Secador de lágrimas (contextualização)

Death Cab for Cutie, “Transatlanticism” (live), in https://www.youtube.com/watch?v=Nr6R98tTW0U

Circunstancialmente: desajeita-se a pele, que as lágrimas são vertidas sobre ela como um glaciar que se imorredoira. E, contudo, existe um destino para as lágrimas? Se ao menos delas se ajuramentasse o sal com mercado, haveria a suposição de uma serventia para as lágrimas. As pessoas que não são tutoras momentâneas das lágrimas depreciam-nas, avisando que delas não se espera uma foz decifrada. São as mesmas pessoas que, fora dessa circunstância, não podem dizer que não são reféns de lágrimas ocasionais.
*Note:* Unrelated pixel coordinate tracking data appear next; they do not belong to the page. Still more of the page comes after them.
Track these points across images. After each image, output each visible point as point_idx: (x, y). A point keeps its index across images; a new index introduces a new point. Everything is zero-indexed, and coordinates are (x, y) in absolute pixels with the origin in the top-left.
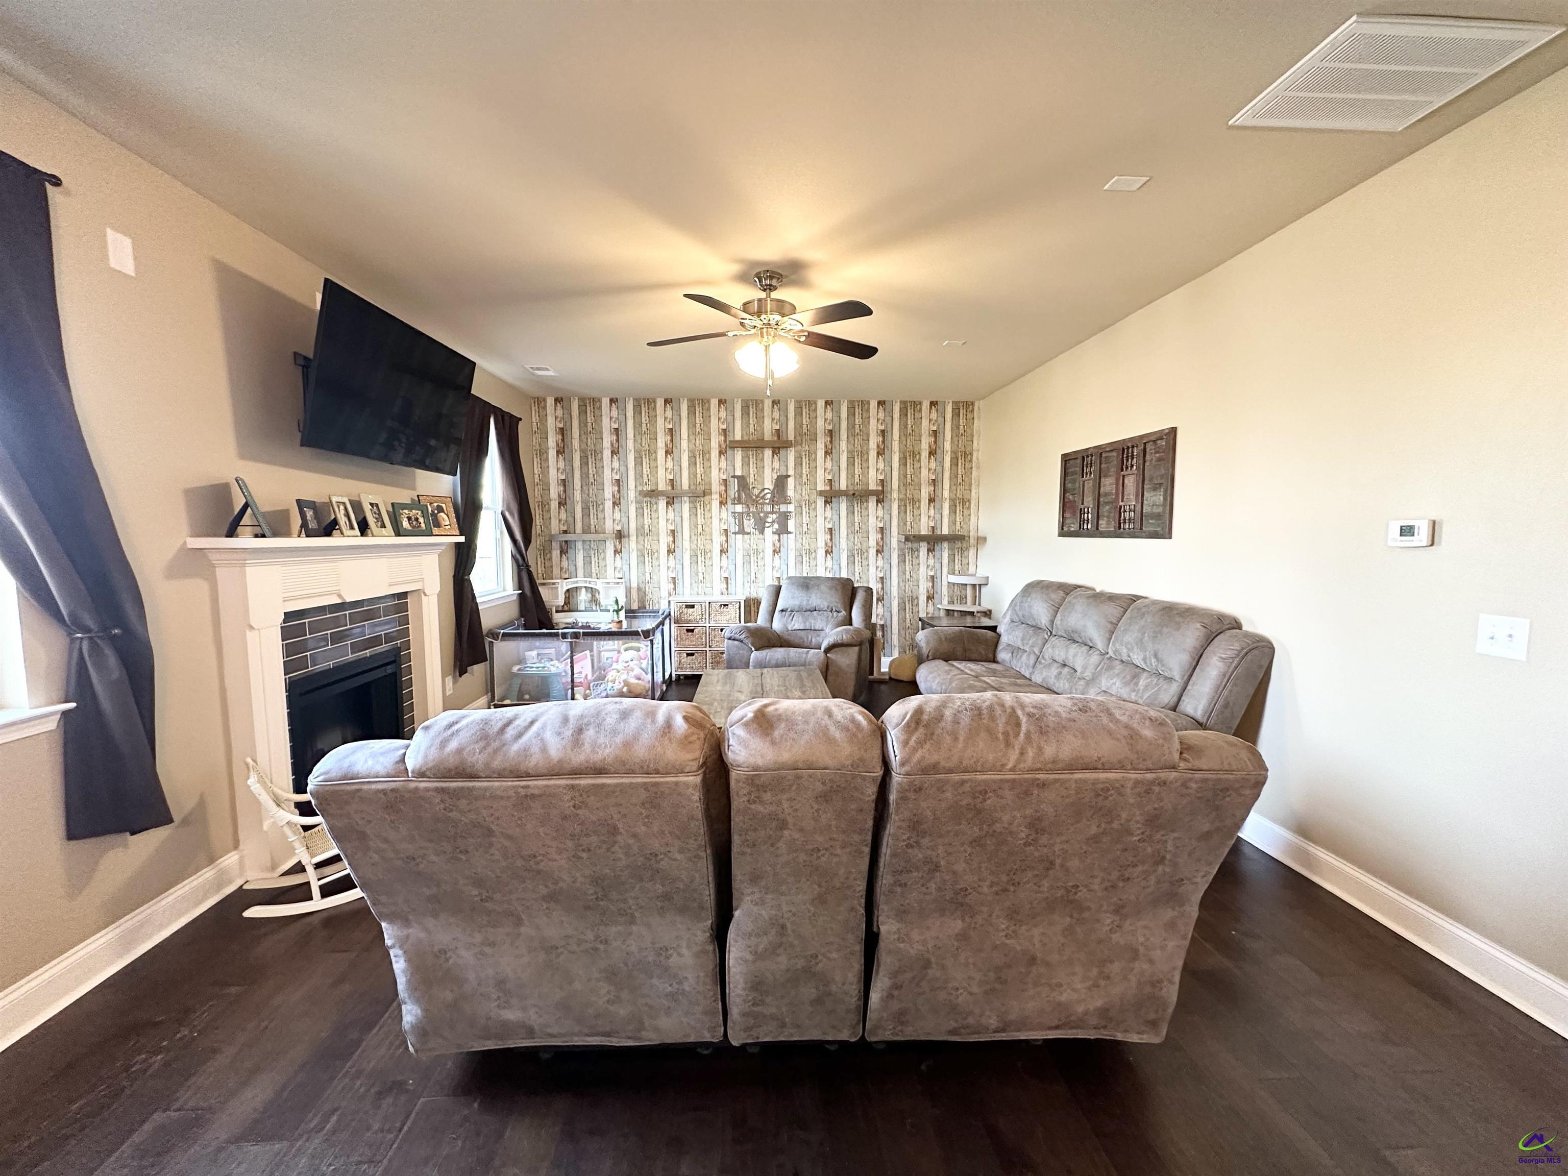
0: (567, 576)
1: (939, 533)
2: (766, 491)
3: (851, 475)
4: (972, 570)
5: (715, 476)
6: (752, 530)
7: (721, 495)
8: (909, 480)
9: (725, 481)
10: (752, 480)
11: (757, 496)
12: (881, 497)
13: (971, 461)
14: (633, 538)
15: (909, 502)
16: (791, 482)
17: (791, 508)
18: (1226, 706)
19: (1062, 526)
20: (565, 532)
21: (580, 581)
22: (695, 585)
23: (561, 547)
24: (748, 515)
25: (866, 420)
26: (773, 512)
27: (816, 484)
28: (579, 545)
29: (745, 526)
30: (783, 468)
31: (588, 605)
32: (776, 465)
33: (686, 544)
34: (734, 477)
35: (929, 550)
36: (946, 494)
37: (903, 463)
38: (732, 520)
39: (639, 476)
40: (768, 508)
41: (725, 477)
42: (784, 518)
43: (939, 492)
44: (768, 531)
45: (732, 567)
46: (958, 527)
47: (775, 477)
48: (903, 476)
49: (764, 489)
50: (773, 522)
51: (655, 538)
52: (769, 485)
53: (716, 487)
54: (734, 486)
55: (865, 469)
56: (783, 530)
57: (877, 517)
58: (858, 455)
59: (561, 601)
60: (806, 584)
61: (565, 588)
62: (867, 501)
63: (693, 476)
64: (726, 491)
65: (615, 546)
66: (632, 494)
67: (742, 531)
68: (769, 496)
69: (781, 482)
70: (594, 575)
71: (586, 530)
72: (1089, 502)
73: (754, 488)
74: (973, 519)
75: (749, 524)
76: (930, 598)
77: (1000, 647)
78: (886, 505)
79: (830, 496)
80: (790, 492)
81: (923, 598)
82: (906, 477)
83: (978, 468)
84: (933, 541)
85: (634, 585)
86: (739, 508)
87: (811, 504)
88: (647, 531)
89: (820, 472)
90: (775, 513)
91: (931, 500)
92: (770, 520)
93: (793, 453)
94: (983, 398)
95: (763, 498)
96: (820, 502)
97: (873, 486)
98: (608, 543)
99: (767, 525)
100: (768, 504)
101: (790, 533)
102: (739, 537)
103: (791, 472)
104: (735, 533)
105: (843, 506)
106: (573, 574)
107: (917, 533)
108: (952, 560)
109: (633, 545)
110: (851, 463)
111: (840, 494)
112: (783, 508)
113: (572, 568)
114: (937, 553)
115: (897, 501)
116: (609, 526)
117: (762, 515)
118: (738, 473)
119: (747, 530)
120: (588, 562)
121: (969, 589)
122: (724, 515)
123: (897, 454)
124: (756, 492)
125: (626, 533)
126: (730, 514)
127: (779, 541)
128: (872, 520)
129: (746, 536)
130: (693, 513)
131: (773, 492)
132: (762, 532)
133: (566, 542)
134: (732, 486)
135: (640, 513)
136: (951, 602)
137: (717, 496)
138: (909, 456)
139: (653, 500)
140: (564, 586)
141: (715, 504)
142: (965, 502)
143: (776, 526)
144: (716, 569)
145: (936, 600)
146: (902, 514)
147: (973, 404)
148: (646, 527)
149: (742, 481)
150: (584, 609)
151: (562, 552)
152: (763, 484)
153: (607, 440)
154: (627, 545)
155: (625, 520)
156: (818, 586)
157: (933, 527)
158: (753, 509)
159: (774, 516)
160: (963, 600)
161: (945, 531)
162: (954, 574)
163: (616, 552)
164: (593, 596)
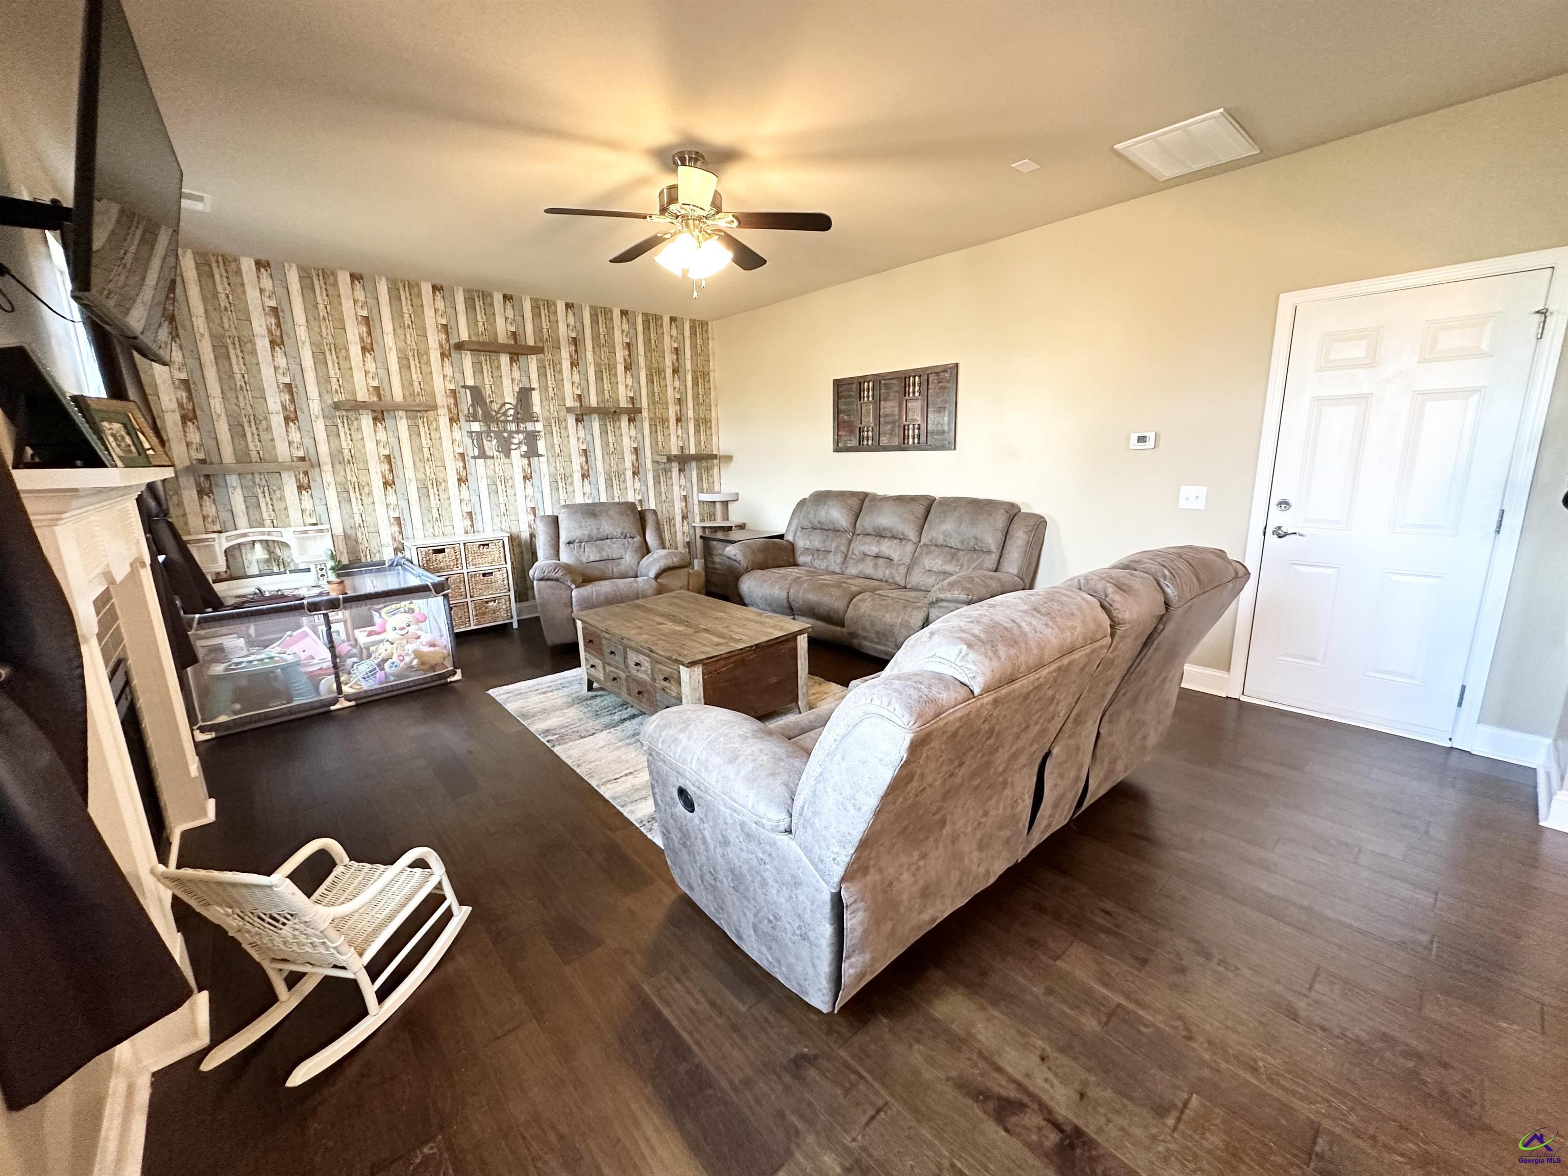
0: (217, 528)
1: (687, 453)
2: (508, 406)
3: (600, 391)
4: (717, 488)
5: (440, 386)
6: (496, 454)
7: (450, 410)
8: (657, 399)
9: (453, 392)
10: (488, 392)
11: (497, 413)
12: (633, 414)
13: (709, 381)
14: (327, 468)
15: (657, 423)
16: (536, 396)
17: (539, 426)
19: (837, 442)
20: (203, 461)
21: (244, 530)
22: (428, 525)
23: (198, 485)
24: (488, 435)
25: (610, 330)
26: (518, 432)
27: (564, 399)
28: (233, 480)
29: (487, 449)
30: (525, 379)
31: (264, 567)
32: (516, 374)
33: (410, 473)
34: (465, 387)
35: (680, 470)
36: (691, 414)
37: (650, 381)
38: (468, 441)
39: (324, 381)
40: (513, 427)
41: (452, 387)
42: (531, 438)
43: (684, 412)
44: (515, 455)
45: (475, 499)
46: (703, 447)
47: (517, 389)
48: (651, 394)
49: (504, 404)
50: (520, 443)
51: (361, 466)
52: (510, 398)
53: (442, 400)
54: (466, 400)
55: (614, 385)
56: (532, 453)
57: (631, 437)
58: (605, 369)
59: (221, 566)
60: (591, 511)
61: (226, 545)
62: (619, 420)
63: (407, 383)
64: (456, 404)
65: (298, 480)
66: (315, 406)
67: (483, 455)
68: (511, 412)
69: (524, 395)
70: (268, 522)
71: (243, 457)
72: (869, 420)
73: (491, 402)
74: (714, 438)
75: (491, 446)
76: (684, 517)
77: (798, 553)
78: (638, 423)
79: (582, 415)
80: (537, 408)
81: (678, 518)
82: (653, 395)
83: (715, 388)
84: (683, 460)
85: (338, 531)
86: (476, 427)
87: (560, 421)
88: (347, 456)
89: (567, 386)
90: (522, 432)
91: (678, 420)
92: (515, 441)
93: (535, 361)
94: (716, 320)
95: (505, 414)
96: (571, 420)
97: (623, 404)
98: (285, 475)
99: (513, 447)
100: (512, 421)
101: (541, 455)
102: (480, 462)
103: (535, 384)
104: (474, 458)
105: (596, 425)
106: (229, 525)
107: (668, 453)
108: (700, 479)
109: (328, 477)
110: (599, 378)
111: (591, 411)
112: (530, 426)
113: (225, 515)
114: (687, 472)
115: (647, 420)
116: (282, 451)
117: (505, 435)
118: (470, 382)
119: (489, 453)
120: (252, 504)
121: (718, 506)
122: (457, 435)
123: (644, 370)
124: (495, 407)
125: (314, 460)
126: (465, 433)
127: (530, 465)
128: (626, 441)
129: (488, 461)
130: (414, 433)
131: (515, 408)
132: (508, 456)
133: (207, 477)
134: (464, 400)
135: (333, 433)
136: (702, 520)
137: (446, 411)
138: (654, 373)
139: (352, 415)
140: (222, 543)
141: (444, 421)
142: (707, 421)
143: (524, 448)
144: (455, 503)
145: (690, 519)
146: (653, 434)
147: (707, 324)
148: (346, 452)
149: (476, 392)
150: (257, 572)
151: (201, 493)
152: (503, 397)
153: (260, 325)
154: (318, 479)
155: (308, 442)
156: (606, 512)
157: (682, 447)
158: (494, 428)
159: (521, 436)
160: (712, 516)
161: (693, 451)
162: (703, 492)
163: (300, 488)
164: (270, 553)
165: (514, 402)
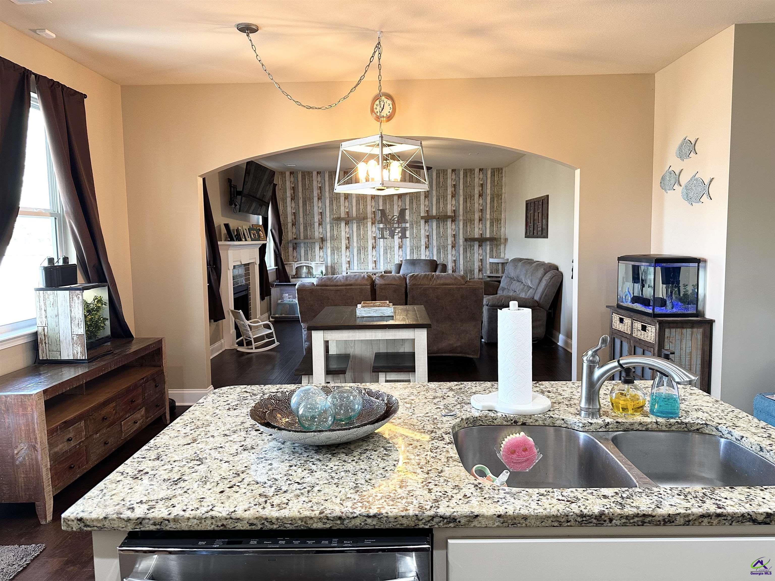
0: (296, 260)
1: (485, 237)
2: (395, 217)
3: (438, 208)
4: (502, 255)
5: (369, 210)
6: (388, 237)
7: (372, 219)
8: (468, 210)
9: (374, 212)
10: (388, 211)
11: (390, 220)
12: (454, 219)
13: (501, 199)
14: (329, 241)
15: (469, 221)
16: (407, 212)
17: (408, 225)
18: (546, 295)
19: (526, 233)
20: (295, 239)
21: (303, 263)
22: (359, 265)
23: (293, 246)
24: (386, 229)
25: (445, 179)
26: (398, 228)
27: (420, 213)
28: (302, 245)
29: (385, 235)
30: (403, 205)
31: (306, 275)
32: (400, 203)
33: (355, 244)
34: (379, 210)
35: (479, 246)
36: (488, 216)
37: (465, 201)
38: (377, 231)
39: (331, 210)
40: (396, 225)
41: (374, 210)
42: (404, 230)
43: (484, 216)
44: (396, 237)
45: (378, 255)
46: (495, 234)
47: (399, 210)
48: (465, 208)
50: (399, 232)
51: (339, 241)
52: (396, 214)
53: (370, 215)
54: (379, 214)
55: (446, 205)
56: (403, 236)
57: (452, 229)
58: (442, 198)
59: (294, 273)
60: (413, 263)
61: (296, 266)
62: (447, 221)
63: (358, 209)
64: (375, 217)
65: (320, 246)
66: (328, 220)
67: (383, 237)
68: (396, 219)
69: (402, 212)
70: (310, 260)
71: (306, 237)
74: (503, 229)
75: (387, 234)
76: (480, 270)
77: (499, 289)
78: (457, 222)
79: (428, 219)
80: (407, 217)
81: (476, 271)
82: (467, 208)
83: (505, 202)
84: (482, 241)
85: (329, 264)
86: (381, 226)
87: (418, 223)
88: (335, 238)
89: (422, 207)
90: (400, 228)
91: (480, 220)
92: (397, 231)
93: (408, 197)
94: (507, 166)
95: (393, 220)
96: (422, 222)
97: (449, 213)
98: (316, 244)
99: (396, 234)
100: (396, 223)
101: (407, 238)
102: (382, 240)
103: (407, 207)
104: (379, 238)
105: (434, 224)
106: (299, 260)
107: (473, 237)
108: (491, 251)
109: (329, 245)
110: (438, 202)
111: (433, 217)
112: (403, 225)
113: (298, 256)
114: (484, 247)
115: (462, 221)
116: (317, 234)
117: (393, 229)
118: (381, 208)
119: (385, 237)
120: (306, 253)
121: (500, 265)
122: (374, 229)
123: (462, 196)
124: (390, 217)
125: (325, 239)
126: (377, 229)
127: (402, 242)
128: (449, 231)
129: (385, 240)
130: (358, 229)
131: (398, 217)
132: (393, 237)
133: (296, 243)
135: (332, 229)
136: (491, 272)
137: (370, 220)
138: (469, 197)
139: (338, 222)
140: (295, 265)
141: (369, 224)
142: (498, 220)
143: (400, 234)
144: (370, 257)
145: (483, 272)
146: (465, 227)
147: (502, 169)
148: (335, 235)
149: (383, 212)
150: (304, 277)
151: (294, 249)
152: (393, 213)
153: (316, 193)
154: (326, 245)
155: (324, 232)
156: (419, 263)
157: (481, 234)
158: (388, 226)
159: (399, 229)
160: (497, 271)
161: (488, 236)
162: (493, 258)
163: (320, 248)
164: (309, 270)
165: (397, 215)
Dir-se-á: enxuguem-se as lágrimas, que o sal que nelas se embebe é como cal vertido sobre a carne viva. Uma fonte essencial de sofrimento: da dor estimada no porão das lágrimas, à dor que se junta por as lágrimas derramadas sobre a pele a torturarem sem contrapartida. Ordenam-se os parágrafos pelo critério avulso. Se uma lágrima furtiva se despenhar pela curvatura do rosto, que não seja reprimida. Por ela também fala a liberdade que se expressa num contexto desenhado no estirador.

Propõe-se um secador de lágrimas. Um dispositivo entranhado que desalma as pessoas, congeminado a sequidão dos canais lacrimais. Como se fosse possível a castração das lágrimas, à qual correspondesse o esvaziamento da alma. As ideias opõem-se. Umas recolhem o secador de lágrimas como imoderada inovação em prol da espécie. Outras insurgem-se: não é a extinção das lágrimas que garante que elas sejam banidas no mais profundo das almas. O secador das lágrimas é um ardil. Secá-las-á no verniz exterior, deixando o caudal interior das pessoas inundado pelas lágrimas obturadas que foram vertidas para dentro. 

A tirania do grupo não acode à lucidez. Há pessoas que continuam a insultar a autonomia de cada um, sujeitando-os ao devir coletivo que se inscreve no mito categórico que, sendo mito, continua por provar. Oxalá deixassem as lágrimas escolher o seu caudal. Oxalá fossem dinamite os modos impostos que cerceiam o vale lavado das lágrimas. Esses ascetas que se fingem prediletos curadores do devir comum deviam ser aprisionados. Aprisionados no interior das suas masmorras mentais, lá, onde as lágrimas foram extintas do vocabulário e as almas se resumiram à minimalista expressão do irrisório. 

Os secadores de lágrimas deviam ser facultativos.